-- Aim of the exercise --
Exact duplicates of all the records are needed.

-- Input for this task --
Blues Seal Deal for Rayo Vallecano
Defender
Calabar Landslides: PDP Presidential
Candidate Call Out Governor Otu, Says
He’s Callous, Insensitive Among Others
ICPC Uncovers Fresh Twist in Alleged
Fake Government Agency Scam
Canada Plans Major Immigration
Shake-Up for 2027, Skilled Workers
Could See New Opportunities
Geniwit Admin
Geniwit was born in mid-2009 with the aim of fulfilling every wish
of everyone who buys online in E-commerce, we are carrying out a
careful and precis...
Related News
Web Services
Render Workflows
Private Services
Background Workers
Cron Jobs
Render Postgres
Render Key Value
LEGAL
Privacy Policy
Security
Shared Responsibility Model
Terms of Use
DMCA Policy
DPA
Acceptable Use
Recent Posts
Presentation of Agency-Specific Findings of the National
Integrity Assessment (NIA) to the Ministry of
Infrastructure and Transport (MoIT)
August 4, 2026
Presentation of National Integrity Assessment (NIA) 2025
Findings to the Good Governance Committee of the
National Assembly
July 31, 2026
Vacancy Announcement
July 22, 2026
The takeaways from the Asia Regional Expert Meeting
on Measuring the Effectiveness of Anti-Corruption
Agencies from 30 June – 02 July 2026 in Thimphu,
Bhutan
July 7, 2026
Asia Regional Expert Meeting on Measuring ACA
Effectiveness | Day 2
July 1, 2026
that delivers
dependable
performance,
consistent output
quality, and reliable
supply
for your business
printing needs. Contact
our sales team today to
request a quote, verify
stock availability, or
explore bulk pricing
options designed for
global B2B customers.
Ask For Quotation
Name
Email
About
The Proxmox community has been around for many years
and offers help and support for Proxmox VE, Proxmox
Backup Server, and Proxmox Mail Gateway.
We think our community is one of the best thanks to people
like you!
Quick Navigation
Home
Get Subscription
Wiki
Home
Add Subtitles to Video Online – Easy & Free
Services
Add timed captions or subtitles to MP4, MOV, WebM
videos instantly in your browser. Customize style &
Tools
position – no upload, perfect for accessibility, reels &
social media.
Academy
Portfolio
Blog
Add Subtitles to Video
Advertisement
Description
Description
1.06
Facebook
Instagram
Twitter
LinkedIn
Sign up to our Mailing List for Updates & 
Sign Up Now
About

-- Response to this exercise --
Blues Seal Deal for Rayo Vallecano
Defender
Calabar Landslides: PDP Presidential
Candidate Call Out Governor Otu, Says
He’s Callous, Insensitive Among Others
ICPC Uncovers Fresh Twist in Alleged
Fake Government Agency Scam
Canada Plans Major Immigration
Shake-Up for 2027, Skilled Workers
Could See New Opportunities
Geniwit Admin
Geniwit was born in mid-2009 with the aim of fulfilling every wish
of everyone who buys online in E-commerce, we are carrying out a
careful and precis...
Related News
Web Services
Render Workflows
Private Services
Background Workers
Cron Jobs
Render Postgres
Render Key Value
LEGAL
Privacy Policy
Security
Shared Responsibility Model
Terms of Use
DMCA Policy
DPA
Acceptable Use
Recent Posts
Presentation of Agency-Specific Findings of the National
Integrity Assessment (NIA) to the Ministry of
Infrastructure and Transport (MoIT)
August 4, 2026
Presentation of National Integrity Assessment (NIA) 2025
Findings to the Good Governance Committee of the
National Assembly
July 31, 2026
Vacancy Announcement
July 22, 2026
The takeaways from the Asia Regional Expert Meeting
on Measuring the Effectiveness of Anti-Corruption
Agencies from 30 June – 02 July 2026 in Thimphu,
Bhutan
July 7, 2026
Asia Regional Expert Meeting on Measuring ACA
Effectiveness | Day 2
July 1, 2026
that delivers
dependable
performance,
consistent output
quality, and reliable
supply
for your business
printing needs. Contact
our sales team today to
request a quote, verify
stock availability, or
explore bulk pricing
options designed for
global B2B customers.
Ask For Quotation
Name
Email
About
The Proxmox community has been around for many years
and offers help and support for Proxmox VE, Proxmox
Backup Server, and Proxmox Mail Gateway.
We think our community is one of the best thanks to people
like you!
Quick Navigation
Home
Get Subscription
Wiki
Home
Add Subtitles to Video Online – Easy & Free
Services
Add timed captions or subtitles to MP4, MOV, WebM
videos instantly in your browser. Customize style &
Tools
position – no upload, perfect for accessibility, reels &
social media.
Academy
Portfolio
Blog
Add Subtitles to Video
Advertisement
Description
Description
1.06
Facebook
Instagram
Twitter
LinkedIn
Sign up to our Mailing List for Updates & 
Sign Up Now
About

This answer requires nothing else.